[edit]
Workflow Search Reinforcement Learning over Structured Decompositions
Proceedings of The 8th Annual Learning for Dynamics and Control Conference, PMLR 331:809-832, 2026.
Abstract
We study workflow search reinforcement learning (RL) for long-horizon tasks that can be decomposed into ordered, semantically interpretable subtasks. A workflow specifies an ordered set of milestones or procedural steps. Rather than learning a library of low-level skills and a meta-controller, we treat the set of feasible workflows as the high-level search domain. We then train a workflow-conditioned policy in an inner reinforcement learning loop. We propose a Gaussian process upper confidence bound workflow search (GP-UCB-WS) method. It places a Gaussian process prior over the workflow-to-return map and uses the upper confidence bound rule to adaptively select promising workflows.
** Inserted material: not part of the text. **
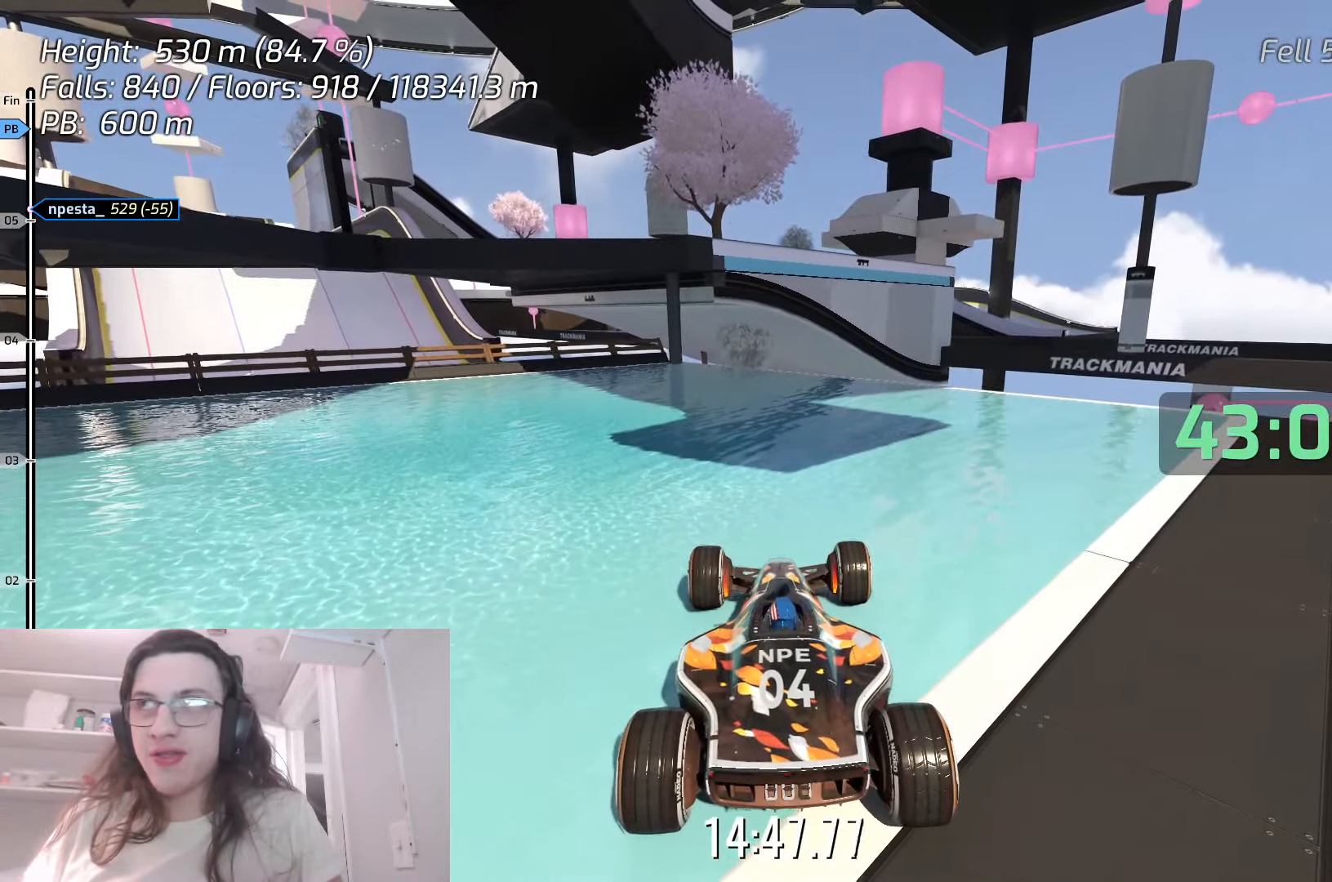
{"keys": [], "events": [[383, "down", "up"]]}
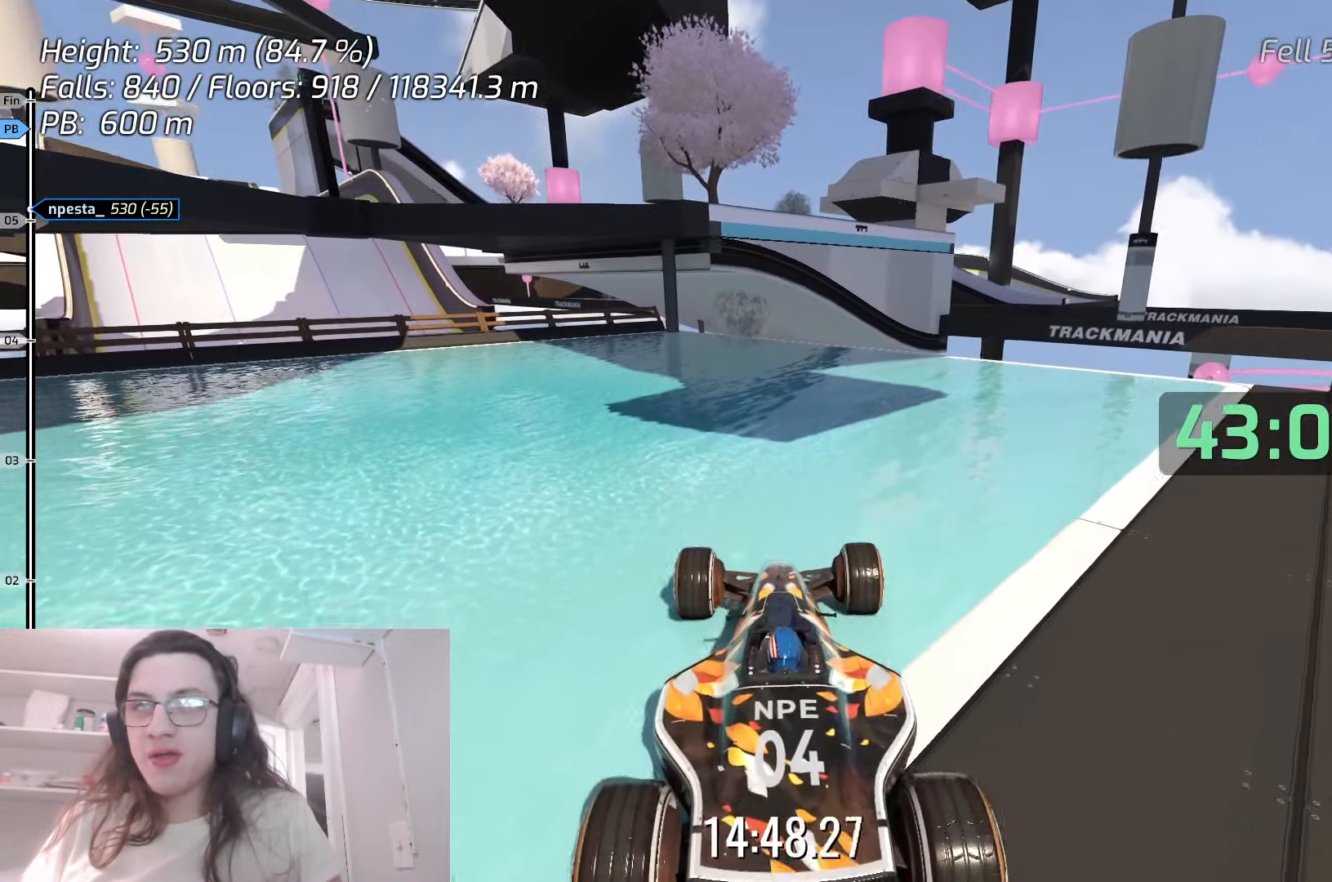
{"keys": ["up"], "events": [[433, "down", "down"], [433, "up", "down"], [500, "down", "up"]]}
For each selected workflow, a base RL algorithm optimizes the corresponding conditioned policy using a shaped reward. We derive regret bounds that decompose the overall error into (i) Bayesian optimization error in workflow space and (ii) a policy-learning error for the workflow-conditioned inner loop, yielding provable regret bounds with respect to the optimal workflow and policy. In compositional tasks, including an ordered-visit gridworld and the TTCP CAGE Challenge 2 cyber defense environment, GP-UCB-WS significantly accelerates learning and achieves higher or comparable returns than flat proximal policy optimization (PPO), soft actor critic (SAC), and hierarchical RL (HRL) baselines, particularly when the workflow representation captures latent low-dimensional structure of the learning problems.